# [ENUNCIADO A]
Com base no trecho sobre a Far From Alaska, diga se cada afirmação confere com ele: (i) a banda tem origem em Natal, no Rio Grande do Norte; (ii) “Unlikely” é o primeiro disco do grupo; (iii) a banda já tocou antes em Salvador. Responda sim ou não e cite as palavras do trecho que decidem.
# [ENUNCIADO B]
Liste todas as bandas mencionadas pelo nome no trecho sobre a Far From Alaska.
# [ENUNCIADO C]
Reproduza sem alterações a parte do trecho sobre a Far From Alaska que vai de "Se o grande" até "atual rock nacional.".

# [TRECHO]
Emmily Barreto, vocalista do Far From Alaska, fala em entrevista exclusiva sobre a experiência no exterior, o novo disco e muito mais.
Se o grande público não sabe o que se passa na nova música brasileira, imagina como é com o rock. Isso mesmo com a boa safra de bandas que temos atualmente. Nomes como Boogarins, Cidadão Instigado, O Terno, entre outras, trafegam por festivais e pequenas casas de show, algumas já engatam até bem sucedidas carreiras internacionais. É o caso da Far From Alaska, banda com origem em Natal, no Rio Grande do Norte, que acaba de lançar o segundo disco, “Unlikely”, depois de uma elogiada série de shows na Europa. O grupo é uma das atrações do festival Radioca (veja programação) e pela primeira vez se apresenta em Salvador. Para falar sobre o novo disco, a boa receptividade no festival francês Download, a cena em Natal e a apresentação em Salvador, conversamos com Emmily Barreto, vocalista e uma das compositoras da banda, um desses bons nomes do atual rock nacional.
Vocês são de Natal, uma cidade hoje com muita relevância no cenário musical, mas que antes era quase invisível no cenário musical. Para vocês, a que se deve esse mudança e essa cena tão rica na cidade?

# [EXCERTOS DOS REGISTROS]

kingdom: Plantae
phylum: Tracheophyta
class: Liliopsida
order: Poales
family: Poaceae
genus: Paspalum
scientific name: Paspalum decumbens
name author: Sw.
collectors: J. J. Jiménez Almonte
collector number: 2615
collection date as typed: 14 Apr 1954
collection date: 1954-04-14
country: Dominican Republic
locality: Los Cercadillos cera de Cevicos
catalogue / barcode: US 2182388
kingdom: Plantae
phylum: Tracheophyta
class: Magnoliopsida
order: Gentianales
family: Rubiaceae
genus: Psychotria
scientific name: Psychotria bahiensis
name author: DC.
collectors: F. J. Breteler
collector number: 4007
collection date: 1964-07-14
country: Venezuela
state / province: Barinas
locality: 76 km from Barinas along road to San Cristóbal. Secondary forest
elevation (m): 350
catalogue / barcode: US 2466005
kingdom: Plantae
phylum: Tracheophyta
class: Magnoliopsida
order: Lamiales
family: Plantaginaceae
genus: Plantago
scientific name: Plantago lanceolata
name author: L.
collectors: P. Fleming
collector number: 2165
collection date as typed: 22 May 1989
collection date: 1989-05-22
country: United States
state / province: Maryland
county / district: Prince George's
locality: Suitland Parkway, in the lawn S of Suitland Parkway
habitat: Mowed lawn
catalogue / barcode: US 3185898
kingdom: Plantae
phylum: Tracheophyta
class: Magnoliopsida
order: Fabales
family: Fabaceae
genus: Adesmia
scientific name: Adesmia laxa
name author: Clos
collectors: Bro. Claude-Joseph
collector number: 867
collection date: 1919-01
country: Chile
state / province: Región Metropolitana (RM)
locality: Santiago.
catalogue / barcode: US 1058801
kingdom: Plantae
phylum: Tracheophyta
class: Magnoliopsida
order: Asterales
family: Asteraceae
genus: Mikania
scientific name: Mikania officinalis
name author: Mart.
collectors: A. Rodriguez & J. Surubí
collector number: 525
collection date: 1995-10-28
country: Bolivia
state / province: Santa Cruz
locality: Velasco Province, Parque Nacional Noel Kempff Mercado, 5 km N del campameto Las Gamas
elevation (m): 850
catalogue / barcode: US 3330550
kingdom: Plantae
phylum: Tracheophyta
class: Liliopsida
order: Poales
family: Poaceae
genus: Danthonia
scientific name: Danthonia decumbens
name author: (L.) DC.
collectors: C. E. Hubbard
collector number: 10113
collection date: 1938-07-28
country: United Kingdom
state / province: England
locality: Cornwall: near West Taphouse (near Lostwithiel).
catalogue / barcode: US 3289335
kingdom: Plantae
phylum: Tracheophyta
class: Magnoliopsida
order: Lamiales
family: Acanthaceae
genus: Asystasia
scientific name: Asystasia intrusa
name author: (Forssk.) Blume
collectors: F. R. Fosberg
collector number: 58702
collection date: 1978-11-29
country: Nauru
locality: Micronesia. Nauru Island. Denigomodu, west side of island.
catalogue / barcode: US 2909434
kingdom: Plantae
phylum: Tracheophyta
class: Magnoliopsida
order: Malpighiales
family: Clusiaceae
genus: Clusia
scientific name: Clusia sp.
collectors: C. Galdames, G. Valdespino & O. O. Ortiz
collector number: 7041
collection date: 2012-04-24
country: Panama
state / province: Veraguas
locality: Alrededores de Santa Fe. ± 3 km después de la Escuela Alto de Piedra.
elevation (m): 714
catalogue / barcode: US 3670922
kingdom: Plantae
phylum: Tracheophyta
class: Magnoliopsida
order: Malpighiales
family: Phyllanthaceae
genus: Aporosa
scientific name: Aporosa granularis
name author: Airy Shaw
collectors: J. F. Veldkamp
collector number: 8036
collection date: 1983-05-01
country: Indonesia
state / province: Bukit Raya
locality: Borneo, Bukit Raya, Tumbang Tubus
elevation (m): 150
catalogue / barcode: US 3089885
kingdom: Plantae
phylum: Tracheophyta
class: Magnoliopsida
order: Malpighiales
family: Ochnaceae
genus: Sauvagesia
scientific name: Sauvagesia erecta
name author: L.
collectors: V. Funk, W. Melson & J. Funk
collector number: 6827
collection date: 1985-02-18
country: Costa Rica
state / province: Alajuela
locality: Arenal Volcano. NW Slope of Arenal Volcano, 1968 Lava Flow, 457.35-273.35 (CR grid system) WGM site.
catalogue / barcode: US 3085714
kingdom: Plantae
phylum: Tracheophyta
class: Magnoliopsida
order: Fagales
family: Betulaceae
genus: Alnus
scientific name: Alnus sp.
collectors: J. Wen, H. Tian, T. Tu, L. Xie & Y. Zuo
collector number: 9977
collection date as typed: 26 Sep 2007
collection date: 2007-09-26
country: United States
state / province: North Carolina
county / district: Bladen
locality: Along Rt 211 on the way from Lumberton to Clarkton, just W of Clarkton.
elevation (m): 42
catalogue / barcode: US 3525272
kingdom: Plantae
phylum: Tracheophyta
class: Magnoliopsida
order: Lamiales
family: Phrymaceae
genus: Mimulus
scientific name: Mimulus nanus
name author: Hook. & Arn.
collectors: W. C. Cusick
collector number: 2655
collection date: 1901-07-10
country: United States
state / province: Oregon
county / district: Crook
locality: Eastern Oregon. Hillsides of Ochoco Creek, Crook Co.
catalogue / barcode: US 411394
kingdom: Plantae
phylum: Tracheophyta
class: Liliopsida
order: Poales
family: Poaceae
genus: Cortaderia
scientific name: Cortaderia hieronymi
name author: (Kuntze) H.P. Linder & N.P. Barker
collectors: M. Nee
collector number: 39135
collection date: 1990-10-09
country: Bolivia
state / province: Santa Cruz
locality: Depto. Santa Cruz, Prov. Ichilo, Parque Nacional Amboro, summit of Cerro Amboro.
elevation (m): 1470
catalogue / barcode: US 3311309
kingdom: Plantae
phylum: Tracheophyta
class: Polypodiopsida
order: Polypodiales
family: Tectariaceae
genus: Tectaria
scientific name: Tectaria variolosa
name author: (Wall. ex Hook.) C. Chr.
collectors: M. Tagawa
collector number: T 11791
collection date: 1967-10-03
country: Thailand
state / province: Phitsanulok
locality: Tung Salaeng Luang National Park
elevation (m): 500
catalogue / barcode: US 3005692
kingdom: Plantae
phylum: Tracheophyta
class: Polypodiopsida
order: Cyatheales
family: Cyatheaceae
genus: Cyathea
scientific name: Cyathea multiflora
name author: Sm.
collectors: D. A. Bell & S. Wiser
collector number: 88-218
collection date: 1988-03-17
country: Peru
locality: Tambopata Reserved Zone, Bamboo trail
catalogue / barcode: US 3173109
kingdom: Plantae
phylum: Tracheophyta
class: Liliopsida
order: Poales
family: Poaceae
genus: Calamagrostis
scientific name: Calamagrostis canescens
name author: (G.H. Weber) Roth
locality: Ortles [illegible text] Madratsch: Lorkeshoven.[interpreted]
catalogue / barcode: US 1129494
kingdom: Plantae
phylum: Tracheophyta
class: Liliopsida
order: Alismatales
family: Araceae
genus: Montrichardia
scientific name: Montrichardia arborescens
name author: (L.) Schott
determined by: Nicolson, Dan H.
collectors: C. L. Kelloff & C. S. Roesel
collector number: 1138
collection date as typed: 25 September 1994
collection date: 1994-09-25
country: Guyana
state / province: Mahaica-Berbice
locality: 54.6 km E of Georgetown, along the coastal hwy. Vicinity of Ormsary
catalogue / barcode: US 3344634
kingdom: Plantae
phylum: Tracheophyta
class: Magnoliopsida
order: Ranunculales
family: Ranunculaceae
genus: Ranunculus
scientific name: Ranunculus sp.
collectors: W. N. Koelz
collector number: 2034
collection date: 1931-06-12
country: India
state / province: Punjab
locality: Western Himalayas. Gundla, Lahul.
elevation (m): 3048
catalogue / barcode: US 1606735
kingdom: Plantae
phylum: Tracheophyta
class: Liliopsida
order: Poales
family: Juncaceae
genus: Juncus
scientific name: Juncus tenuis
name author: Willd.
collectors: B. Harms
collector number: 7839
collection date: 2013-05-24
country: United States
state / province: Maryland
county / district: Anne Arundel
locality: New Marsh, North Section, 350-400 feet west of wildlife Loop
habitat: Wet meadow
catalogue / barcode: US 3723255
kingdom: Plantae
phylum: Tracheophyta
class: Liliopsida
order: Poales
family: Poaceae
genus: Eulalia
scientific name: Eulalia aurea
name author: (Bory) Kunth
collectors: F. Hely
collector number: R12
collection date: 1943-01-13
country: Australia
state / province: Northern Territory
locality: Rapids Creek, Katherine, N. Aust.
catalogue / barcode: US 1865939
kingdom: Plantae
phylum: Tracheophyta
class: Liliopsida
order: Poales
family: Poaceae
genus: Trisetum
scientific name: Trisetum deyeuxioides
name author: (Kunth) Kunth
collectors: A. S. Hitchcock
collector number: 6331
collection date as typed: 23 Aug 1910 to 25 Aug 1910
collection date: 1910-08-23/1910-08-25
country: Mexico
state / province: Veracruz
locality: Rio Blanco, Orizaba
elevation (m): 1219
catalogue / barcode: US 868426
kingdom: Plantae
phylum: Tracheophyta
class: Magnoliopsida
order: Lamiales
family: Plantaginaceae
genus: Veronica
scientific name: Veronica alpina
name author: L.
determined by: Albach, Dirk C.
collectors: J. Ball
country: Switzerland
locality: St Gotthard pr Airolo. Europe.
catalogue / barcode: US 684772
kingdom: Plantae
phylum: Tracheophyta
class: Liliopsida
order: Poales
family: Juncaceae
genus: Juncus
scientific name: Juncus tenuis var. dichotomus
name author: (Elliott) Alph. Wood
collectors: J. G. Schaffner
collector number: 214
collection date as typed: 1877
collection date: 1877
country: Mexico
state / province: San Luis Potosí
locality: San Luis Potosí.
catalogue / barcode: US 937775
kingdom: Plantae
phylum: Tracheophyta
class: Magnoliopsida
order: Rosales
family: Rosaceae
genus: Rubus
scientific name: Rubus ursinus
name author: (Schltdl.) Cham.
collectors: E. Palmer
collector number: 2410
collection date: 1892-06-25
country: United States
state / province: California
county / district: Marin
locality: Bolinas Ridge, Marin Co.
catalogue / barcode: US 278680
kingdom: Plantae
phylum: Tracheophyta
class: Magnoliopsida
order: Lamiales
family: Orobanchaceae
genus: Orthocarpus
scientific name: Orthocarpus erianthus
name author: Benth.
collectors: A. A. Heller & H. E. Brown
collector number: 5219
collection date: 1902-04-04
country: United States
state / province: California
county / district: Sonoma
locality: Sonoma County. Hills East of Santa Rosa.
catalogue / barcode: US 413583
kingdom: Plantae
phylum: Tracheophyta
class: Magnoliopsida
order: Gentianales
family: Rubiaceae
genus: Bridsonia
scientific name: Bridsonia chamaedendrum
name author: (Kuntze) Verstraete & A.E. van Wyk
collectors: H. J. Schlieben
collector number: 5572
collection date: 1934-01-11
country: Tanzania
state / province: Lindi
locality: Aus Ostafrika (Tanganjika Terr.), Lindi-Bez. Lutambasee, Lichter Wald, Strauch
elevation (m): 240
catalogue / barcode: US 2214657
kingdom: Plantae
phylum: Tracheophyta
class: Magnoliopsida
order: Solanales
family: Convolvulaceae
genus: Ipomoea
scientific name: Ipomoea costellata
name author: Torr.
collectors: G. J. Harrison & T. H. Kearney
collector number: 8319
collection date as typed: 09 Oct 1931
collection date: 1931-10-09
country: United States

# [RESPOSTA A]
(i) Sim: “banda com origem em Natal, no Rio Grande do Norte”.
(ii) Não: “acaba de lançar o segundo disco”.
(iii) Não: “pela primeira vez se apresenta em Salvador”.

# [RESPOSTA B]
Boogarins, Cidadão Instigado, O Terno, Far From Alaska

# [RESPOSTA C]
Se o grande público não sabe o que se passa na nova música brasileira, imagina como é com o rock. Isso mesmo com a boa safra de bandas que temos atualmente. Nomes como Boogarins, Cidadão Instigado, O Terno, entre outras, trafegam por festivais e pequenas casas de show, algumas já engatam até bem sucedidas carreiras internacionais. É o caso da Far From Alaska, banda com origem em Natal, no Rio Grande do Norte, que acaba de lançar o segundo disco, “Unlikely”, depois de uma elogiada série de shows na Europa. O grupo é uma das atrações do festival Radioca (veja programação) e pela primeira vez se apresenta em Salvador. Para falar sobre o novo disco, a boa receptividade no festival francês Download, a cena em Natal e a apresentação em Salvador, conversamos com Emmily Barreto, vocalista e uma das compositoras da banda, um desses bons nomes do atual rock nacional.